- _What to do_: Reproduce exactly the lines from the line containing "middle mcp: (87, 100)" through the last line of the listing, and no others.

- _Records for processing_:
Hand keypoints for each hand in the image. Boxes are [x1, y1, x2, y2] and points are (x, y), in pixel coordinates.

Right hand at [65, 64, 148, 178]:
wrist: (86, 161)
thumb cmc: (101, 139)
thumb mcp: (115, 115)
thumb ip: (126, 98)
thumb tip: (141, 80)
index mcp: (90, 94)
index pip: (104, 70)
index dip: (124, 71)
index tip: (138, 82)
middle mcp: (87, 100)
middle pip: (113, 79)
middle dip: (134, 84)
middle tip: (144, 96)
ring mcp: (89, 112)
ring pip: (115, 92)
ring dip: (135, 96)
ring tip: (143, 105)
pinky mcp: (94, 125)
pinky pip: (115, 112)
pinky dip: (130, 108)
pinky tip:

- _Solution to this exercise_:
middle mcp: (87, 100)
middle pip: (113, 79)
middle dip: (134, 84)
middle tip: (144, 96)
ring mcp: (89, 112)
ring pip: (115, 92)
ring dip: (135, 96)
ring tip: (143, 105)
pinky mcp: (94, 125)
pinky pip: (115, 112)
pinky dip: (130, 108)
pinky tip:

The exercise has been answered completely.